The practical takeaway: walk wherever you can. A tree-lined neighborhood street, a riverfront path, or a park will likely give you the fullest benefit. But if you’re limited to an urban environment, awe is still available.

How to Take an Awe Walk

The protocol used in research is straightforward. Plan for at least 15 minutes, though longer is fine. Before you start, turn off your phone or leave it behind entirely. Devices pull your attention inward, which is the opposite of what you’re trying to do.

Begin with a slow, deep breath. Count to six as you inhale and seven as you exhale. This slightly longer exhale activates your parasympathetic nervous system and helps you settle into the present moment. Come back to this breath periodically throughout your walk.

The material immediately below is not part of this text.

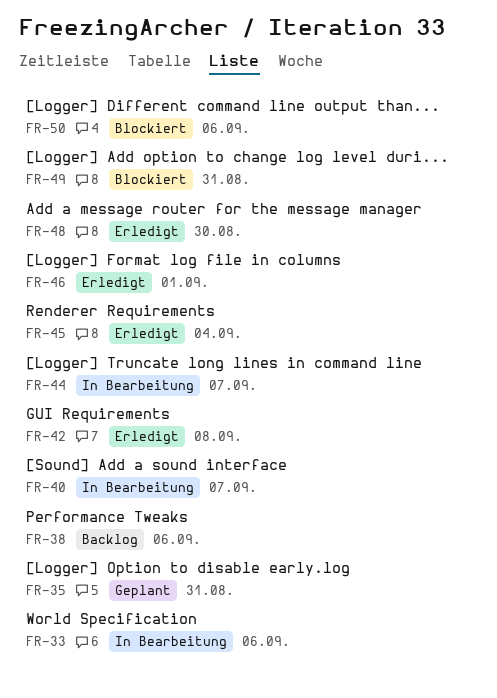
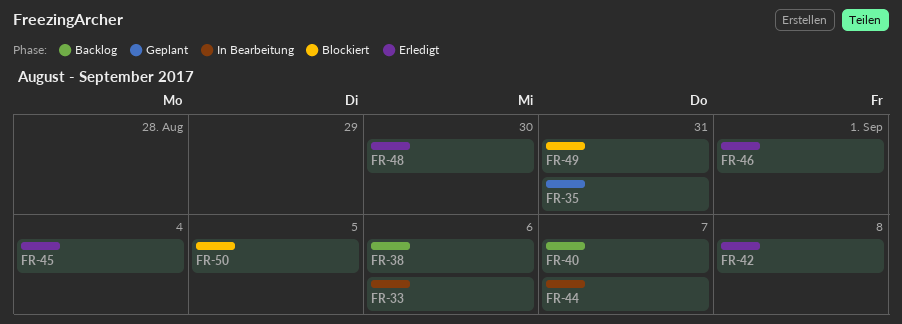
FR-40, status: In Bearbeitung -> Backlog
FR-50, due: Sep 6 -> Sep 5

As you move, focus on physical sensations first: the ground under your feet, air on your skin, ambient sounds, smells. Then shift your awareness outward and look for things that feel vast, impressively complex, unexpected, or that simply surprise and delight you. Ask yourself open-ended questions like “What is new, unknown, or unexplored about what’s around me?” This kind of curious questioning keeps your mind in discovery mode rather than autopilot.

You don’t need to find something breathtaking every time. Awe exists on a spectrum. The pattern of light through leaves, the intricate structure of a flower, the sheer number of strangers going about their lives: all of these qualify. The practice is less about finding the perfect stimulus and more about training yourself to notice what’s already there.

How Often and How Long

The UCSF study used a minimum of one 15-minute walk per week for eight weeks, and that was enough to produce measurable emotional changes. That’s an accessible bar for most people. The dose-response data also showed that participants who took more awe walks saw greater benefits, so if you can fit in two or three per week, the effects may compound. There’s no established upper limit or point of diminishing returns in the current research.

Fifteen minutes is a floor, not a ceiling. If your walk naturally extends to 30 or 45 minutes, the same principles apply. The consistency matters more than the duration of any single session. Like most practices that shift emotional habits, the effect builds over weeks of repetition rather than arriving in a single outing.